## Texto apresentado
»»

A presença da DEA na Argentina

A DEA é a agência governamental mais influente dos EUA na América Latina. Com a desculpa do controle das drogas na região, suas tropas se infiltram nos territórios e exercem persuasão sobre as forças de segurança e sistemas judiciais do continente. No entanto, na Argentina, há um cobertor de obscuridade que cobre suas ações e protege seu sistema de relacionamentos. Quem são os agentes da DEA na Argentina? Quais são seus aliados mais próximos? E através de quais operações ela implanta seu lobby?





Por Julián Maradeo - na Carta Maior - 24/07/2020

Alguém sabe como a DEA opera na Argentina? Essa é a pergunta que o chefe da Promotoria de Crimes Narcóticos, Diego Iglesias, tem que responder aos jornalistas que o interrogam sobre as acusações de que a DEA (sigla em inglês do Departamento de Enfrentamento às Drogas dos Estados Unidos) está manipulando a promotoria. Além das especulações sobre que a DEA teria o controle absoluto sobre portos e fronteiras, e que possui uma legião de juízes e promotores movendo-se ao ritmo dos seus interesses.


Iglesias afirma que há cinco pessoas. Para o promotor de Bahia Blanca, a presença da DEA no país é bem ampla. “Se eu sou funcional para DEA, a DEA é funcional para mim. Eu uso a DEA (ou ela me usa) porque me fornece informações de outras sedes da DEA no mundo. Não trabalho operacionalmente com a DEA, sob nenhuma circunstância”, alega.

Sua resposta está embutida em um debate mais amplo: quais estratégias o Departamento de Justiça dos Estados Unidos usa para penetrar e cooptar as várias camadas das forças judiciais e de segurança local?

Na Argentina, a nova face visível da DEA é o adido estadunidense Steven Genevish. Mas o trabalho sujo é feito por dois agentes que lidam com os segmentos operacionais no território e nos escritórios: Rodolfo Cesario e Charles Mannick. Para a chancelaria argentina, ambos são “adidos diplomáticos”. Como os outros seis membros da equipe estável da agência no “Escritório de Residentes” localizado no país. Entre todos, destaca-se o tenente da Marinha Gabriel Gómez, ex-candidato republicano ao Senado de Massachusetts, que durante os Anos 90 treinou unidades antidrogas na Bolívia e no Peru. Em La Paz, Gómez supervisionou a tradução de um conjunto de guias de treinamento para programas antinarcóticos que são usados em toda a América Latina.

««

## Instruções do exercício
(1) Transcreva literalmente o trecho do texto sobre a DEA na Argentina que começa em "A DEA é a agência" e termina em "implanta seu lobby?".
(2) Liste todas as pessoas que o texto sobre a DEA na Argentina aponta como representantes ou agentes da DEA no país.

## Linhas listadas
»»

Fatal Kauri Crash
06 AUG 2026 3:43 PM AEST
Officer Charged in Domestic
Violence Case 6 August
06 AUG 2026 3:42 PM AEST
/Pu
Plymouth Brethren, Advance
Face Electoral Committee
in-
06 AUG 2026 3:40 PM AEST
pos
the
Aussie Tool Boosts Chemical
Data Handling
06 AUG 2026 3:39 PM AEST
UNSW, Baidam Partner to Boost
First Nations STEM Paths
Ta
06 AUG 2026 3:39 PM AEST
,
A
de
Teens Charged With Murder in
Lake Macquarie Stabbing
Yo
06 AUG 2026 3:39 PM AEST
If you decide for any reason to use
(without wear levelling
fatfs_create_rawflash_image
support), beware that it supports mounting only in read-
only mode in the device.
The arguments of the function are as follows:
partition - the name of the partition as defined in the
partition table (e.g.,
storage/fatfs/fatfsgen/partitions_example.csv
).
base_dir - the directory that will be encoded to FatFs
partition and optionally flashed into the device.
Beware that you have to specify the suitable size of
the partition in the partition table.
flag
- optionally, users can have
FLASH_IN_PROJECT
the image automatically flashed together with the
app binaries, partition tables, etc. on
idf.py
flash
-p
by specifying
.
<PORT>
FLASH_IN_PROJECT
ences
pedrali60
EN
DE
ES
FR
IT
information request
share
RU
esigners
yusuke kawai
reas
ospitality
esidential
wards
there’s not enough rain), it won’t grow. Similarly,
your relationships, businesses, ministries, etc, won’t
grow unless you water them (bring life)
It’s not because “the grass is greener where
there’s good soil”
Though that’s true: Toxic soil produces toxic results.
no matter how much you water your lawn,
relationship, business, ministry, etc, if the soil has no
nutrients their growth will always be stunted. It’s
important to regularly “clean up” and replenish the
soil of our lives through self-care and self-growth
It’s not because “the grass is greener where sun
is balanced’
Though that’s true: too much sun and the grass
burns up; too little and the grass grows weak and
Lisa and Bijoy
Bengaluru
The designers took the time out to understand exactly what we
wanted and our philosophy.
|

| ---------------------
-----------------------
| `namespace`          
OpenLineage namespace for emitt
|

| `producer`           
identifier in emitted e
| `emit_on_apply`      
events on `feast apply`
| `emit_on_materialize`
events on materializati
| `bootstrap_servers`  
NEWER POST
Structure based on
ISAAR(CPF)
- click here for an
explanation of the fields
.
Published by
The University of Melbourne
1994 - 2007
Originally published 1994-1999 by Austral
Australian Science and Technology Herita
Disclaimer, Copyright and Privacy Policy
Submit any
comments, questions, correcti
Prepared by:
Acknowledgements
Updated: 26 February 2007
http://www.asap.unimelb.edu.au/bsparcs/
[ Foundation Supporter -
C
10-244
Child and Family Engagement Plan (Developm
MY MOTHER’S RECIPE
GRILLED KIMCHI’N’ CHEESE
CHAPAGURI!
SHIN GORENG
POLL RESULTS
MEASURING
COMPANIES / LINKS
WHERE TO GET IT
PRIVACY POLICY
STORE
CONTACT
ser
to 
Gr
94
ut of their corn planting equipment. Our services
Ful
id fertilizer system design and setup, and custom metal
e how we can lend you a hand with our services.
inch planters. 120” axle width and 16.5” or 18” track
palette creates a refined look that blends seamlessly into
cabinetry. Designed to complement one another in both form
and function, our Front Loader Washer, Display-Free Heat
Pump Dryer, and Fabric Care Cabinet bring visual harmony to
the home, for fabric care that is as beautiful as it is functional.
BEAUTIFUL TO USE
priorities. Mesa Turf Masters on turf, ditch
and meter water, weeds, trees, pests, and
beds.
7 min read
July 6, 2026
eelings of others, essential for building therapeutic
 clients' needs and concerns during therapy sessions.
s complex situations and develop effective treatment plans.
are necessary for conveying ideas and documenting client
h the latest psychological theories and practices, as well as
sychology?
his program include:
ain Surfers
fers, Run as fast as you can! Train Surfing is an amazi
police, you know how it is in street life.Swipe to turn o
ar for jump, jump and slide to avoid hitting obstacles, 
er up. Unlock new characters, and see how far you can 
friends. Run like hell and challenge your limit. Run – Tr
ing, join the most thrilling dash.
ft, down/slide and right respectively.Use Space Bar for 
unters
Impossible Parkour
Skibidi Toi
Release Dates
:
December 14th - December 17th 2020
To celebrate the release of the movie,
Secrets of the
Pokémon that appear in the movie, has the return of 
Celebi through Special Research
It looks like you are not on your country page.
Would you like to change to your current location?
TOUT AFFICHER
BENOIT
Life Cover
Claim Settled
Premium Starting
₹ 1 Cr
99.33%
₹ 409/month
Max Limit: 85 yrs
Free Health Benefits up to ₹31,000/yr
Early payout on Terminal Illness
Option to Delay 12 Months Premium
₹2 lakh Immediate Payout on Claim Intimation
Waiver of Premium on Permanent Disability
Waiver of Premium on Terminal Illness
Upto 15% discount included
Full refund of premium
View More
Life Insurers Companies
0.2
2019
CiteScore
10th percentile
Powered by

««

## Soluções das tarefas
(1)
A DEA é a agência governamental mais influente dos EUA na América Latina. Com a desculpa do controle das drogas na região, suas tropas se infiltram nos territórios e exercem persuasão sobre as forças de segurança e sistemas judiciais do continente. No entanto, na Argentina, há um cobertor de obscuridade que cobre suas ações e protege seu sistema de relacionamentos. Quem são os agentes da DEA na Argentina? Quais são seus aliados mais próximos? E através de quais operações ela implanta seu lobby?

(2)
Steven Genevish
Rodolfo Cesario
Charles Mannick
Gabriel Gómez